Problem description:
Return, word for word, only the lines of the data below that lie between the line with "registrations and claims" and the line with "internal verification procedures.", those two lines included.

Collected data
•••••

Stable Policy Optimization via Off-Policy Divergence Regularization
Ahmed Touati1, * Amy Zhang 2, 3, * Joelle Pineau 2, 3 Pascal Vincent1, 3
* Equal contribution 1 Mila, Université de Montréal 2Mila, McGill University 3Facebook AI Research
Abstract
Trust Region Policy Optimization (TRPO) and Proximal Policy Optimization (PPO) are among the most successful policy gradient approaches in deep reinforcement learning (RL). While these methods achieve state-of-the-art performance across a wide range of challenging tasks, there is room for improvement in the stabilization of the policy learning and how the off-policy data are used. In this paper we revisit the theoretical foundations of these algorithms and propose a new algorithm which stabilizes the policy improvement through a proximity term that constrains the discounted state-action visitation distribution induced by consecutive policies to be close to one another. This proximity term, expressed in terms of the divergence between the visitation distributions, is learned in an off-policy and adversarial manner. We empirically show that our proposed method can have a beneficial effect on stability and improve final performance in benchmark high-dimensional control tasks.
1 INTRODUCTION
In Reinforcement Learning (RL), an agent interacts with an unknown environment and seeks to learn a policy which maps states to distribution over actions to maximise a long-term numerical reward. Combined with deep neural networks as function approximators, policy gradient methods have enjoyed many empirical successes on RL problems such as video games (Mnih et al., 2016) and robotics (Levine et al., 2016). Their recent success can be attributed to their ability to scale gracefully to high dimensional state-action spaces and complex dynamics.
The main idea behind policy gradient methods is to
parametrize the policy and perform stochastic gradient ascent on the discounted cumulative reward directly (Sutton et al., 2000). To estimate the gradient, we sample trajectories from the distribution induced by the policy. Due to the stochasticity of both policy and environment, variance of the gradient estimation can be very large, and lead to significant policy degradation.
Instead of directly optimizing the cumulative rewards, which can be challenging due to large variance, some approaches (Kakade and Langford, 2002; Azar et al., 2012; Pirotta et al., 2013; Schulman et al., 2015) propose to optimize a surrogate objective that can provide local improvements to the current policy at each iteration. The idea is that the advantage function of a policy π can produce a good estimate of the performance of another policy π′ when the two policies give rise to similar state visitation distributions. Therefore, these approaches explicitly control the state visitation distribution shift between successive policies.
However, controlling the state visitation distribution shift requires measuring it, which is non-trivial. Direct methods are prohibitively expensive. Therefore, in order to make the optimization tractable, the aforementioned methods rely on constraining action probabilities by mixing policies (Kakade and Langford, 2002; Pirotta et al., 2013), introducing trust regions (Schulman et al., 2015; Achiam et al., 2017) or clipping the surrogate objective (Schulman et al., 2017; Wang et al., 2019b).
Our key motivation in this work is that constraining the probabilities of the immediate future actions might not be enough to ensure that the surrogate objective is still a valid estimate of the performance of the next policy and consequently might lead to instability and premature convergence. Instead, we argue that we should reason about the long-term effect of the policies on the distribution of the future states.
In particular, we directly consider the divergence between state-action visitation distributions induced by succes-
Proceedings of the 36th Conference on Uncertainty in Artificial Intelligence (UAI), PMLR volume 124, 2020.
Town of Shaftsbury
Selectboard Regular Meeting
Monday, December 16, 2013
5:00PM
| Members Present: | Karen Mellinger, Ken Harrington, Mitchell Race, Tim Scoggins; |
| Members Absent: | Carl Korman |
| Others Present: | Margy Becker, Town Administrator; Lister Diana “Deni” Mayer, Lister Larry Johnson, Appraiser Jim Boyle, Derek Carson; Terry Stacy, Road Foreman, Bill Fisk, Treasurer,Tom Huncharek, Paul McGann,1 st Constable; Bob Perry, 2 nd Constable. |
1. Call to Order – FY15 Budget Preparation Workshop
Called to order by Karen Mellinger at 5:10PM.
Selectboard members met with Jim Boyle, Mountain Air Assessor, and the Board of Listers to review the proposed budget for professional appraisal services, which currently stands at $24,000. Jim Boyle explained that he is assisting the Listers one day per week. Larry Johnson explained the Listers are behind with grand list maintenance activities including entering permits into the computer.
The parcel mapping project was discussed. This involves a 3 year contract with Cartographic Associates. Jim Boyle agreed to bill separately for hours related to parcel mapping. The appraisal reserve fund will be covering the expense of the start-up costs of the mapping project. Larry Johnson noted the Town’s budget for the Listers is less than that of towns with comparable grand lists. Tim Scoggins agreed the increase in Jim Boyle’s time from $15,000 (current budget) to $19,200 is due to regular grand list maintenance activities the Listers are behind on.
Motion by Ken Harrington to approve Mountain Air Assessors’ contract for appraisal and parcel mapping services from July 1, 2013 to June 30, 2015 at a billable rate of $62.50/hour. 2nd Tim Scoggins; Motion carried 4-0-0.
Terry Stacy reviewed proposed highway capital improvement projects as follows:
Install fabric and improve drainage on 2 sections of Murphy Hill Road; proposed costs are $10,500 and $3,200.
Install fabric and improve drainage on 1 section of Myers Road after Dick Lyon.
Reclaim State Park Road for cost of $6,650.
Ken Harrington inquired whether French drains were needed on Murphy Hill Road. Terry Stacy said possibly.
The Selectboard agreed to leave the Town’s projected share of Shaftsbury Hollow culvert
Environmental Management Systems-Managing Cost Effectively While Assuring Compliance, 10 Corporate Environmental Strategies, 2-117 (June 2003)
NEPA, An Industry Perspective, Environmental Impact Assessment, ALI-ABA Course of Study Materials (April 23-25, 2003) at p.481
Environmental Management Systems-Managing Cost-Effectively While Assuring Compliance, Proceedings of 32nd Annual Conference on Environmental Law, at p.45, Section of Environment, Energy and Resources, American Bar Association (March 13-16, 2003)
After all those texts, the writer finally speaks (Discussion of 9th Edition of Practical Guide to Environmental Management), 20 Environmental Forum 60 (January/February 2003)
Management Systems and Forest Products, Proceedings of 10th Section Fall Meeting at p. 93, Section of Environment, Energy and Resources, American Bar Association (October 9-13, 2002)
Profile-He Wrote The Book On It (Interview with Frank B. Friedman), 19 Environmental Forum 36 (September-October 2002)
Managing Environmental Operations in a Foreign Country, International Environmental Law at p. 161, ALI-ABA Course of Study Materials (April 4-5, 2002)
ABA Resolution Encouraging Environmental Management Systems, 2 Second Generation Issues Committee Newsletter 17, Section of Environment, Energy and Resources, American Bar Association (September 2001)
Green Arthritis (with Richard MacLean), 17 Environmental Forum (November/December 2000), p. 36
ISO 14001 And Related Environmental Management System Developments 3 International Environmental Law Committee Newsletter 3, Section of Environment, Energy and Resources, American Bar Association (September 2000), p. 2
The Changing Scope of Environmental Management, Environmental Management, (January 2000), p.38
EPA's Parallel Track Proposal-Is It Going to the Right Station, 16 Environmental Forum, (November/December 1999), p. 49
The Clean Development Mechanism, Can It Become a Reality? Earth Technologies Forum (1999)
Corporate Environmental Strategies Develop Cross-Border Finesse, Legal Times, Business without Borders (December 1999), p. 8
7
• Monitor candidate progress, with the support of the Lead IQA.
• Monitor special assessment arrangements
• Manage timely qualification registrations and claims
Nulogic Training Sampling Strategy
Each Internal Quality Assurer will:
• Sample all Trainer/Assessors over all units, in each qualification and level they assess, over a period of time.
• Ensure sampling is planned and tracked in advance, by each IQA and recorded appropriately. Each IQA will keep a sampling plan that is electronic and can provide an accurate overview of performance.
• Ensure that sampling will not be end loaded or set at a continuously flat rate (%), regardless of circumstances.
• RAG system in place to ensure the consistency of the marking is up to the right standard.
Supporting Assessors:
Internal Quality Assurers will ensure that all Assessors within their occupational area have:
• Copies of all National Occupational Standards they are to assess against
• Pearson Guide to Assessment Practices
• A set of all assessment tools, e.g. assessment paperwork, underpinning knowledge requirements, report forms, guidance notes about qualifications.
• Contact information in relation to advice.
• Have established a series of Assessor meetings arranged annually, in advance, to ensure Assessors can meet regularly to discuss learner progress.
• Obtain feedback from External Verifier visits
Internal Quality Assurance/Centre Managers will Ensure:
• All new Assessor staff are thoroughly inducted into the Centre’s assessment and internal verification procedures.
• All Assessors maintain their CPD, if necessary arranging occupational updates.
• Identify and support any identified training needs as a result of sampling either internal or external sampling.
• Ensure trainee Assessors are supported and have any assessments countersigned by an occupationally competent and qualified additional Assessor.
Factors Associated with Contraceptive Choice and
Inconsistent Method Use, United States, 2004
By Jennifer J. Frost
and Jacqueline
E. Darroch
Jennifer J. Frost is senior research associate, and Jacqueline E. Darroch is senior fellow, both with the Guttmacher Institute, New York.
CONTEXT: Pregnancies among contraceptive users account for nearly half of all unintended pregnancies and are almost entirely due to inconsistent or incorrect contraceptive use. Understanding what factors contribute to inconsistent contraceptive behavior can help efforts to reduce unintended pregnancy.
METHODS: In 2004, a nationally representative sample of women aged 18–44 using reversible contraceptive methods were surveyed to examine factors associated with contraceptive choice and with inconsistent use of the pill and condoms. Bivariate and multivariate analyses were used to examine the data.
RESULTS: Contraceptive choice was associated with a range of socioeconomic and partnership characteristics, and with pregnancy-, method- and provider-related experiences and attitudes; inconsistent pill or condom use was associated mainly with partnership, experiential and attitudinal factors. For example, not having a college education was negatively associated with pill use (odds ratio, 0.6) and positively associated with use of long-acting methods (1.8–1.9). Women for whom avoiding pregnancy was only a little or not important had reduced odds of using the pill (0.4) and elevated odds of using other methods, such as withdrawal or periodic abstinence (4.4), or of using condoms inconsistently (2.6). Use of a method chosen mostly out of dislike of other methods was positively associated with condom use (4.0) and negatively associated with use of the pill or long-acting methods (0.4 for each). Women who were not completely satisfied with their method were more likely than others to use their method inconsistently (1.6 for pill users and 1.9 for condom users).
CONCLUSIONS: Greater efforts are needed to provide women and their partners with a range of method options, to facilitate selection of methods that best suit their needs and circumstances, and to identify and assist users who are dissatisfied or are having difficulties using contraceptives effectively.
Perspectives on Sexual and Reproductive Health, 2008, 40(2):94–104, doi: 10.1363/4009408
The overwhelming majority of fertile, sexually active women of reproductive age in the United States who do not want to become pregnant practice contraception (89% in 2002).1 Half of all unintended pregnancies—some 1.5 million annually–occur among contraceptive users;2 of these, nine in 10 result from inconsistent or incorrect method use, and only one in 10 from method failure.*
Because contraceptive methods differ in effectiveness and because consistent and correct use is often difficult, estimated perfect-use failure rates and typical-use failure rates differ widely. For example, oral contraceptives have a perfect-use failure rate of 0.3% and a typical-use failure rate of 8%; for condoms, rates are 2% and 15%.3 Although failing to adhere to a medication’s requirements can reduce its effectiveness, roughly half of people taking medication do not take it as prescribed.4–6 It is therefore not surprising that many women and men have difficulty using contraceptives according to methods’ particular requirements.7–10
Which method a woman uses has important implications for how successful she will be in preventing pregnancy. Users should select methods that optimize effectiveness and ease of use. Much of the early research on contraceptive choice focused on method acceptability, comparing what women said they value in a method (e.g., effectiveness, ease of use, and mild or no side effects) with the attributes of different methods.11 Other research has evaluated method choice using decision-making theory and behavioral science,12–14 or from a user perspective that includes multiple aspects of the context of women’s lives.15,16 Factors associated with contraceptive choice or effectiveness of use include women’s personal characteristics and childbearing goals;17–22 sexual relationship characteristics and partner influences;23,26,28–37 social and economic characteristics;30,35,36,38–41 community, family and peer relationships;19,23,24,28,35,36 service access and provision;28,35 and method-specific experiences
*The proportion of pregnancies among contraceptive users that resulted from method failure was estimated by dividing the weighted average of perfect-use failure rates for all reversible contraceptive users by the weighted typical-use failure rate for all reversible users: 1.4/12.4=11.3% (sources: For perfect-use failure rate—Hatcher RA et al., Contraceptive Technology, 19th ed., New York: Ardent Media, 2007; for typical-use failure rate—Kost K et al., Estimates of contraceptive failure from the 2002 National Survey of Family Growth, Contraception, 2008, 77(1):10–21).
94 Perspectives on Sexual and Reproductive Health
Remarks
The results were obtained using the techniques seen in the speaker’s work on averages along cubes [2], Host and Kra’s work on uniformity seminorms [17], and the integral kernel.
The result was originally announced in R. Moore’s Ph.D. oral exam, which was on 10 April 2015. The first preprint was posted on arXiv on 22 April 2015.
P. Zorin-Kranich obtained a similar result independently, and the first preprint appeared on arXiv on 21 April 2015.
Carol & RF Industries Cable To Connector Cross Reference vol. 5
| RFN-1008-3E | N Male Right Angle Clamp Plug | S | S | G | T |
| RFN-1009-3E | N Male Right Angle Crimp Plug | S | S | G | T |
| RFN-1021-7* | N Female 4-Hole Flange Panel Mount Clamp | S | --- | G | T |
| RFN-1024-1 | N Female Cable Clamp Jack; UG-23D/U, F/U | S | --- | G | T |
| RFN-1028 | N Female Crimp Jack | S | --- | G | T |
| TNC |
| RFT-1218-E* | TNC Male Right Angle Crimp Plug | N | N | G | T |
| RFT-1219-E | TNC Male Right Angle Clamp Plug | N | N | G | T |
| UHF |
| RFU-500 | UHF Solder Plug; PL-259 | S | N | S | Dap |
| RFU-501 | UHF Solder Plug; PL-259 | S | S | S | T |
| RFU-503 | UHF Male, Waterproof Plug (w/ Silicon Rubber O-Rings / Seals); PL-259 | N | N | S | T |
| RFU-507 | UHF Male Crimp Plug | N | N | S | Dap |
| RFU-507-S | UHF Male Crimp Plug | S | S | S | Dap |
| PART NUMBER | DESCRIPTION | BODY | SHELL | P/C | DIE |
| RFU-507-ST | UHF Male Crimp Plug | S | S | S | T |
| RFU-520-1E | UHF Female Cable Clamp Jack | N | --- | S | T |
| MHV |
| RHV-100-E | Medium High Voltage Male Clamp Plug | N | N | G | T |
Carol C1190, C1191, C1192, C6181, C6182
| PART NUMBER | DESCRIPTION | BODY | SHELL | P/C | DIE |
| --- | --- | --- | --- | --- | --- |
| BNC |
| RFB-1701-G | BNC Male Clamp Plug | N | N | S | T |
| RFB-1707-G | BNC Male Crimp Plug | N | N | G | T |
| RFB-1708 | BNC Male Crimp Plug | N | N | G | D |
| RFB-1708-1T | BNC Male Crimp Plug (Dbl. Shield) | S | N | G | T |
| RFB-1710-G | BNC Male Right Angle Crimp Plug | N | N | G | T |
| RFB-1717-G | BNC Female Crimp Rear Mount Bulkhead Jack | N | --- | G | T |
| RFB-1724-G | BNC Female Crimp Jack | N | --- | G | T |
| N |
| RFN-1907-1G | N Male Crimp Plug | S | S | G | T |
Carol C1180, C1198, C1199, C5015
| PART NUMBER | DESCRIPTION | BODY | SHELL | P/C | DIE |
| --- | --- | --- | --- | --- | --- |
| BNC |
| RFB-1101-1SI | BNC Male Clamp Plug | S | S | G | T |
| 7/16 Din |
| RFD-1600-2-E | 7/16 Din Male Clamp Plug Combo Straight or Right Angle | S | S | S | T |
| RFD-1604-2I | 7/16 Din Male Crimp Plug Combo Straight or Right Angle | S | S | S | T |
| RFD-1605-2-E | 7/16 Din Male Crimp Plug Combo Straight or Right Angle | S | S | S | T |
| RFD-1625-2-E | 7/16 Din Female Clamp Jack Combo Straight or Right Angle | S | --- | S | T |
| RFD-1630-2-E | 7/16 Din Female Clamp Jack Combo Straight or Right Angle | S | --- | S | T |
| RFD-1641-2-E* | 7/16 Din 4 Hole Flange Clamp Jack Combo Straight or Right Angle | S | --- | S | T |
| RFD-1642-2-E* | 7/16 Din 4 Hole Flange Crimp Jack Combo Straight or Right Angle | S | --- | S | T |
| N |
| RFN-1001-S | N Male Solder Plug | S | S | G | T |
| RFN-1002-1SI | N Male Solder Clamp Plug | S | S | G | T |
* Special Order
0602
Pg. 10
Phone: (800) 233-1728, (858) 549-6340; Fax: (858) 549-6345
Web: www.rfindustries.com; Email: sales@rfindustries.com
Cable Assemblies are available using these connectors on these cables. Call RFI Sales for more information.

•••••

Solution:
• Manage timely qualification registrations and claims
Nulogic Training Sampling Strategy
Each Internal Quality Assurer will:
• Sample all Trainer/Assessors over all units, in each qualification and level they assess, over a period of time.
• Ensure sampling is planned and tracked in advance, by each IQA and recorded appropriately. Each IQA will keep a sampling plan that is electronic and can provide an accurate overview of performance.
• Ensure that sampling will not be end loaded or set at a continuously flat rate (%), regardless of circumstances.
• RAG system in place to ensure the consistency of the marking is up to the right standard.
Supporting Assessors:
Internal Quality Assurers will ensure that all Assessors within their occupational area have:
• Copies of all National Occupational Standards they are to assess against
• Pearson Guide to Assessment Practices
• A set of all assessment tools, e.g. assessment paperwork, underpinning knowledge requirements, report forms, guidance notes about qualifications.
• Contact information in relation to advice.
• Have established a series of Assessor meetings arranged annually, in advance, to ensure Assessors can meet regularly to discuss learner progress.
• Obtain feedback from External Verifier visits
Internal Quality Assurance/Centre Managers will Ensure:
• All new Assessor staff are thoroughly inducted into the Centre’s assessment and internal verification procedures.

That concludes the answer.